Records shown:
● ● ●

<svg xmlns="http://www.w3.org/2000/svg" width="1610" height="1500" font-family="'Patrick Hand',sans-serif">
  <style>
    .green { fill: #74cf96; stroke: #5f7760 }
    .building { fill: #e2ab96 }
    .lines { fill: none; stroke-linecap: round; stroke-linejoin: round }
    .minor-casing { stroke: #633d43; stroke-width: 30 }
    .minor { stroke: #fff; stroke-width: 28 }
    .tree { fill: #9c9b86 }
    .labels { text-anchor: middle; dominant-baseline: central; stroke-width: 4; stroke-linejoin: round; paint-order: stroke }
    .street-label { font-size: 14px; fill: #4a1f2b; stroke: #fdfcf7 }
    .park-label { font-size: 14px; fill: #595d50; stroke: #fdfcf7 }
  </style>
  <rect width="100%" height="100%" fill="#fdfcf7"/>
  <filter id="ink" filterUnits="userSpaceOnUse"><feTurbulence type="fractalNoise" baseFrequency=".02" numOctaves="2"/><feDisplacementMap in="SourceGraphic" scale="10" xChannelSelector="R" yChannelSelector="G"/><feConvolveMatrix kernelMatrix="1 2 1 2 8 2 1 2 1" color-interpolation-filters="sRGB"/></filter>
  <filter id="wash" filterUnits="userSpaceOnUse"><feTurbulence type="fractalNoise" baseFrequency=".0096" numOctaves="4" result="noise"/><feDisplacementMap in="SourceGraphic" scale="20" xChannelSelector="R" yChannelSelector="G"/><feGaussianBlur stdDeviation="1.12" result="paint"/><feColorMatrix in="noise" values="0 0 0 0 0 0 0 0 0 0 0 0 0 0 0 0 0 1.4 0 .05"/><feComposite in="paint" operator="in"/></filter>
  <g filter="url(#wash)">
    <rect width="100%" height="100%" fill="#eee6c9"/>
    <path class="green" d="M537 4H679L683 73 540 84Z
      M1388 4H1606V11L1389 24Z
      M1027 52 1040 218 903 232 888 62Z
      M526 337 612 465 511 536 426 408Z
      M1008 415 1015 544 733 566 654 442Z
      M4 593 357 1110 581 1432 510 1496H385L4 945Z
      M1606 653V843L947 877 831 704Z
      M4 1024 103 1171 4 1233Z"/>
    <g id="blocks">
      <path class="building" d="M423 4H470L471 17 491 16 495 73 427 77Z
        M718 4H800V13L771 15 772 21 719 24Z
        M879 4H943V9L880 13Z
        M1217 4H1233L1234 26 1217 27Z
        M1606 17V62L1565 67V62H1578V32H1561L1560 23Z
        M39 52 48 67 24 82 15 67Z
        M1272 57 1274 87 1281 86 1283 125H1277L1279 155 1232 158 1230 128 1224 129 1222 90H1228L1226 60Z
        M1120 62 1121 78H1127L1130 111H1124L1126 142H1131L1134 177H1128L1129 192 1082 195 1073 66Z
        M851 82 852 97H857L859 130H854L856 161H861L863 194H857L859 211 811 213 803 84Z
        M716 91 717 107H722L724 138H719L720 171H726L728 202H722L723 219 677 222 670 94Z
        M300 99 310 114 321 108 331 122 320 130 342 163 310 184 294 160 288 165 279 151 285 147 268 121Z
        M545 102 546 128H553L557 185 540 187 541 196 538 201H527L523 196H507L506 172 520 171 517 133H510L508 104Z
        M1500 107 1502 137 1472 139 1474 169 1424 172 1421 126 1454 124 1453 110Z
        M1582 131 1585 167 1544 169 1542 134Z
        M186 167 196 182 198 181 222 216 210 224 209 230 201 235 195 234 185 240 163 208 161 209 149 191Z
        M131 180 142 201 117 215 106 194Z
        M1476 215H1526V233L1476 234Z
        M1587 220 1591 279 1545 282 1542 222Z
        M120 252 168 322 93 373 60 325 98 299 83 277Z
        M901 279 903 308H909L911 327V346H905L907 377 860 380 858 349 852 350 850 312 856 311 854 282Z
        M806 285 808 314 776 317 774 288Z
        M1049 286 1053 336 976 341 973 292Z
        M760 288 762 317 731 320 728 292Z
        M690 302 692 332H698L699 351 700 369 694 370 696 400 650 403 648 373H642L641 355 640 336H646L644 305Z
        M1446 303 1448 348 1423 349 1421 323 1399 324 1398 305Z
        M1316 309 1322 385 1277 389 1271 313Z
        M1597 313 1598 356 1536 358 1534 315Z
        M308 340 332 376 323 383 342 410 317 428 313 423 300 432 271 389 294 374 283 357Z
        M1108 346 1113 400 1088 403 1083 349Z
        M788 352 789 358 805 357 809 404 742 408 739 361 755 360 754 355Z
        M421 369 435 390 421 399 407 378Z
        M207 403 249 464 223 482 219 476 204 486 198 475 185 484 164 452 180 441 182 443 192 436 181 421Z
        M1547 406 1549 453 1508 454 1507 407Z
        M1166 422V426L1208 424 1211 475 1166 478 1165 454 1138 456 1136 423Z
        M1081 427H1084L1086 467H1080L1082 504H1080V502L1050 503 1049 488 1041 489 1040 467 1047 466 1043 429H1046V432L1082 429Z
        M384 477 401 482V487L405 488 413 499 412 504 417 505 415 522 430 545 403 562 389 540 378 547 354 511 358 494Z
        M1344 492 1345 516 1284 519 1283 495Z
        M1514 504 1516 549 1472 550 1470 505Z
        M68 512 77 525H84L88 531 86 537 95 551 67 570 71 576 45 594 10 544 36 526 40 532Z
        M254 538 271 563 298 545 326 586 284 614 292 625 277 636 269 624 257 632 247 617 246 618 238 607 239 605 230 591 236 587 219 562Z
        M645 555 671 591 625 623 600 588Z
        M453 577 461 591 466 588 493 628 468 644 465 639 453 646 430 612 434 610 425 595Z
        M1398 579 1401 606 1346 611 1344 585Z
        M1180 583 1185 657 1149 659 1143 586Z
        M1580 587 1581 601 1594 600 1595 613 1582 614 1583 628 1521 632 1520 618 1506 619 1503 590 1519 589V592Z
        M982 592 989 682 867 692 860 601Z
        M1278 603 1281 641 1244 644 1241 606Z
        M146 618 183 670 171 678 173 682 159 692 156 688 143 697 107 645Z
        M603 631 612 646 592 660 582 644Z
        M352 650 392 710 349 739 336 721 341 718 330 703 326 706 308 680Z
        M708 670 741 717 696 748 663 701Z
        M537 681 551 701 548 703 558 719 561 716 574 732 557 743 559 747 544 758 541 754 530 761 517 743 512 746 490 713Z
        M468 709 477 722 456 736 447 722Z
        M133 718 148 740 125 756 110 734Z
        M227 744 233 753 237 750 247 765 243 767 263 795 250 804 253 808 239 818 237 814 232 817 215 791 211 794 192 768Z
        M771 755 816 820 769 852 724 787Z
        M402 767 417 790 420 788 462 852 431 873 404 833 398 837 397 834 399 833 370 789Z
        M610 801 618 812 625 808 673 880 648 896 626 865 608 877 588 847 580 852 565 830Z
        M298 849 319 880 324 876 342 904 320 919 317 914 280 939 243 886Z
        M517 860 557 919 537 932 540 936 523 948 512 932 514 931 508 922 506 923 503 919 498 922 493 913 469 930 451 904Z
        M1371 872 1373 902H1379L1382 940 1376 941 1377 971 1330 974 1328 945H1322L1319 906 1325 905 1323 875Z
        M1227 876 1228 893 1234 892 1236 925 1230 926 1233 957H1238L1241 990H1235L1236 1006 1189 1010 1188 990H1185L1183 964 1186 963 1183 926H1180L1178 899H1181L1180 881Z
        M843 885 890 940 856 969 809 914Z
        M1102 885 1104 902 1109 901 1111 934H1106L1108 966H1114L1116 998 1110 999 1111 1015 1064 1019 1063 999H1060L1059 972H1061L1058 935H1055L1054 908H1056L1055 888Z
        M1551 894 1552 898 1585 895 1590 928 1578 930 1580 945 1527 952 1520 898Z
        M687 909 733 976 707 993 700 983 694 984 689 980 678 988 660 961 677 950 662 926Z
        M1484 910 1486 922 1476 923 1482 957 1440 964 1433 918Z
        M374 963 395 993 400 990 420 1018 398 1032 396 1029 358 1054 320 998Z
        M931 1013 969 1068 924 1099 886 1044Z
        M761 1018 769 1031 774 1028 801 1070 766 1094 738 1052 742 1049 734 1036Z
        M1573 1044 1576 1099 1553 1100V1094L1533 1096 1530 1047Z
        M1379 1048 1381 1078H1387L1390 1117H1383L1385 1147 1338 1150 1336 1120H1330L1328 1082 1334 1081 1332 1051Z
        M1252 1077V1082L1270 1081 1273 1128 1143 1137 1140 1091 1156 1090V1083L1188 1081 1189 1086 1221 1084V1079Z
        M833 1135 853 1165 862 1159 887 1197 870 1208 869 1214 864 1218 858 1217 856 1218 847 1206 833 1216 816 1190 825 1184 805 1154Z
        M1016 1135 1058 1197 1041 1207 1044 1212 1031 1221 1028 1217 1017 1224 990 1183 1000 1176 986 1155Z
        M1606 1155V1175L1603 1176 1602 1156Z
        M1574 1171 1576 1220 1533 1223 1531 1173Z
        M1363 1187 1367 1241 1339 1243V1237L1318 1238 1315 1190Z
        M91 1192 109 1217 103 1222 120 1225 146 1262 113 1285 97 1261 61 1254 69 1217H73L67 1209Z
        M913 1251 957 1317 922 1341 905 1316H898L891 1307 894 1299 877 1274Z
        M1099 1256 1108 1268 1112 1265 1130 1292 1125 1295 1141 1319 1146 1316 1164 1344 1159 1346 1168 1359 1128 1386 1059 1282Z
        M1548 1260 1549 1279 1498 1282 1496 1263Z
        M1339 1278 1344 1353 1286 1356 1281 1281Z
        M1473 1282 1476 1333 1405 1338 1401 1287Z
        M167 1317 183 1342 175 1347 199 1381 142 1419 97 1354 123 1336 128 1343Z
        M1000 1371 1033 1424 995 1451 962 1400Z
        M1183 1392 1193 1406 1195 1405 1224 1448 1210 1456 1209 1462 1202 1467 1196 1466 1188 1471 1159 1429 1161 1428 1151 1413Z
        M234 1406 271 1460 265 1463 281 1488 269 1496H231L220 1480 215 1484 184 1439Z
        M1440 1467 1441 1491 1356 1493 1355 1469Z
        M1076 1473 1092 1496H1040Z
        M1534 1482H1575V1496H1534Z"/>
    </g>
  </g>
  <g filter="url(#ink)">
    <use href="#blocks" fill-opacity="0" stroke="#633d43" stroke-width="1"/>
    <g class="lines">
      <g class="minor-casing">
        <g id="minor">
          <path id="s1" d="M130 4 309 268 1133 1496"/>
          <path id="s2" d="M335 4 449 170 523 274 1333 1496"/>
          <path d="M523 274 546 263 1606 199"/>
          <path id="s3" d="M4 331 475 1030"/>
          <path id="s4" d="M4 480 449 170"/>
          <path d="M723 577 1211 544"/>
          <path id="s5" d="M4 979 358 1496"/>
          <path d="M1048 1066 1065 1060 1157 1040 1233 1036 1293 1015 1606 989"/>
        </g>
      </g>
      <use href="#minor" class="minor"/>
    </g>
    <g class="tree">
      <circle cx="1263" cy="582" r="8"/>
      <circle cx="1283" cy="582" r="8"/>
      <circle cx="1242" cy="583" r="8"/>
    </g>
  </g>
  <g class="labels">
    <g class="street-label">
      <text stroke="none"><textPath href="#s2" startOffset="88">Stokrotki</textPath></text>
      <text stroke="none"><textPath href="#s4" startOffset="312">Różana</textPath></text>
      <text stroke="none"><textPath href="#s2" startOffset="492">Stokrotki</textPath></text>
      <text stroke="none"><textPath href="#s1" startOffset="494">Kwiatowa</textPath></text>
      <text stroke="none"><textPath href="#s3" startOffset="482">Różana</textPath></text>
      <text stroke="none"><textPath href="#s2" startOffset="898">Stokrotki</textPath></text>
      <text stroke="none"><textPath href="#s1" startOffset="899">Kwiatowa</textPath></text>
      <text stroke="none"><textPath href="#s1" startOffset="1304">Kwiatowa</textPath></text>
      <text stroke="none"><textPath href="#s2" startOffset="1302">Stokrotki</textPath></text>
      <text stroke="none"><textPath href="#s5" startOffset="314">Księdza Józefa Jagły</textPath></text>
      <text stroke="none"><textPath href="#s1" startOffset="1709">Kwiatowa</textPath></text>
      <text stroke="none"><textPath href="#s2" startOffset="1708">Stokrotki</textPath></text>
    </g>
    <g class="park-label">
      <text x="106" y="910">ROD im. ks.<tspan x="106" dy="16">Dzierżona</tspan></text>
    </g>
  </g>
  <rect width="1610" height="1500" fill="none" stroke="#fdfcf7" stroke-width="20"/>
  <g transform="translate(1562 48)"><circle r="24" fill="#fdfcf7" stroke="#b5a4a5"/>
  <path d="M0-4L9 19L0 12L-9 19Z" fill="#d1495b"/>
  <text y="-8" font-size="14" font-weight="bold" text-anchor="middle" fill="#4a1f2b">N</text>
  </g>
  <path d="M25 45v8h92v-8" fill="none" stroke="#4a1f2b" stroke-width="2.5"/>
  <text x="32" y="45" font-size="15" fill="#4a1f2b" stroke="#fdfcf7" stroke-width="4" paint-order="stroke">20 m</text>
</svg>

● ● ●

Prompt: Each line above that has the word "wash" should be copied.

Exercise solution:
  <filter id="wash" filterUnits="userSpaceOnUse"><feTurbulence type="fractalNoise" baseFrequency=".0096" numOctaves="4" result="noise"/><feDisplacementMap in="SourceGraphic" scale="20" xChannelSelector="R" yChannelSelector="G"/><feGaussianBlur stdDeviation="1.12" result="paint"/><feColorMatrix in="noise" values="0 0 0 0 0 0 0 0 0 0 0 0 0 0 0 0 0 1.4 0 .05"/><feComposite in="paint" operator="in"/></filter>
  <g filter="url(#wash)">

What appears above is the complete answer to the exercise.